Let $u: \mathbb{C} \rightarrow \mathbb {R}$ be a real valued function, so that $f(z)=\cos \left( u(z) \right) +i \cdot \sin \left( u(z) \right)$ is holomorphic in $\mathbb{C}$. Show that $u$ is constant.
I tried using Cauchy-Reimann equations and the chain rule, but I'm not sure that I can say that $u$ has a derivative. In order to be more formal, I tried to address $u$ as a real vector valued function with a constant value in the second coordinate $u \left( \matrix {x\\y} \right) = \left( \matrix {u_1(x,y)\\0} \right)$ and then $f(u) = f(u_1)$. It's obvious that if $u$ is differentiable (in the complex sense) then it is constant.
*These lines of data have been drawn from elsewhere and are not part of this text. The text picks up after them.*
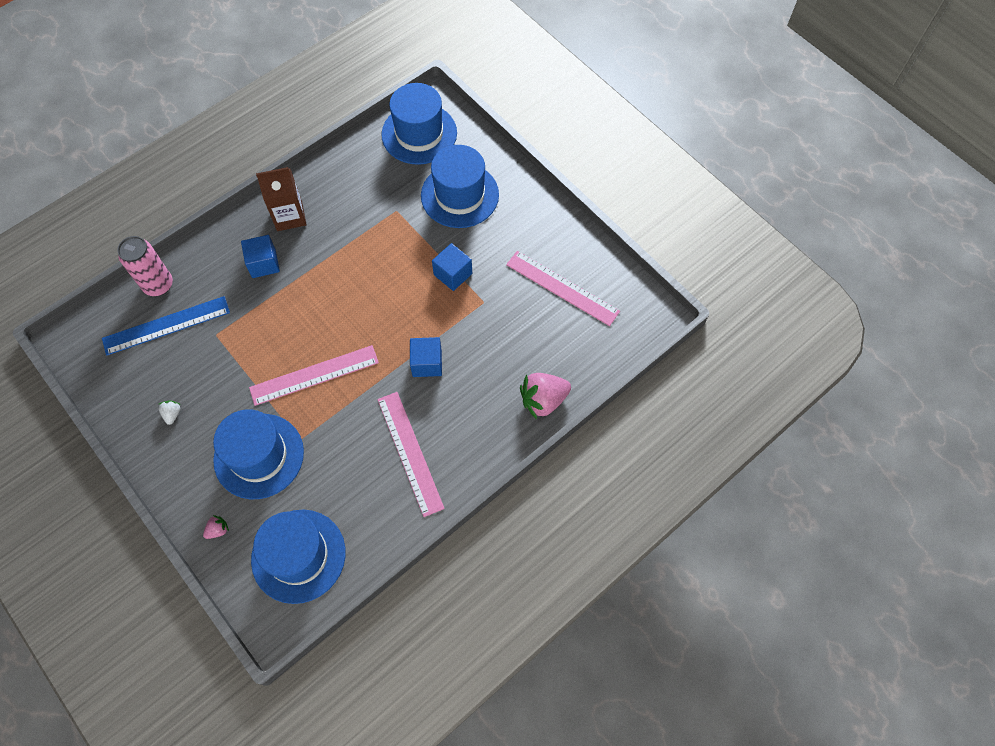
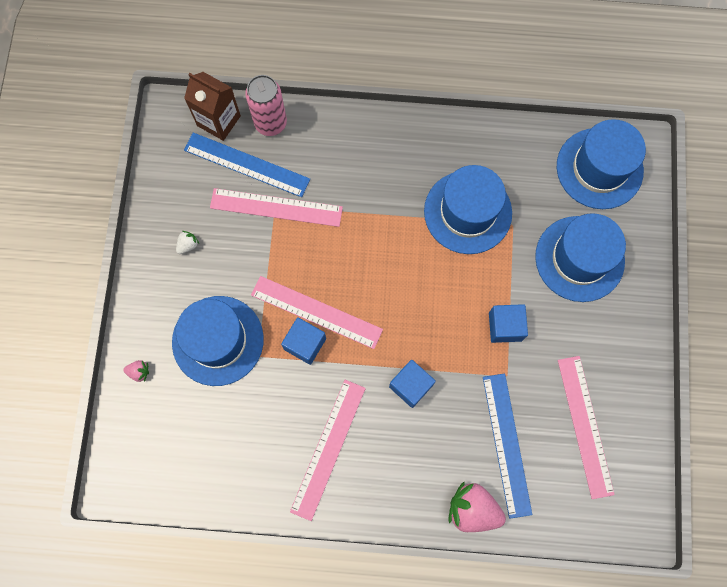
camera: 45 degrees right, 10 degrees up
(217, 334) = (276, 207): none -> pink ruler
(264, 263) = (364, 177): blue cube -> blue cube (305, 344)
(289, 216) = (422, 151): brown carton -> brown carton (219, 121)
(298, 556) = (175, 449): blue hat -> blue hat (468, 212)
(525, 342) = (506, 444): none -> blue ruler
But I couldn't show it.
I also using Euler's formula for the complex exponent $f(z) = e^{i \cdot u(z)}$ and adding it's conjugate to it in order to get a real valued harmonic function $h(z) = f(z) + \overline{f(z)} = 2 \cdot\cos(u(z))$, since $h$ is both real valued and holomophfic - it is constant, hence $u$ is constant.
BUT:
- I'm not sure why $u$ can't be something like $u(x,y) = 2 \pi \lceil x\rceil$ ?
- What are the general conditions for both $f$ and $\overline{f}$ to be holomorfic?
Anyway I'm pretty sure I'm off the right track so new ideas will be gladly welcomed.
EDIT
My instructor approved that $u$ has to be continuous so now the problem is solved pretty easily. Thanks for all your help!
Hint : With elementary methods (only Cauchy-Riemann).
Prove in general that if $f$ is holomorphic and $|f|$ constant then $f$ is constant. (Think about $|f|'=0$)
This is particurlary the case here since your $f$ is such that $|f|=1$.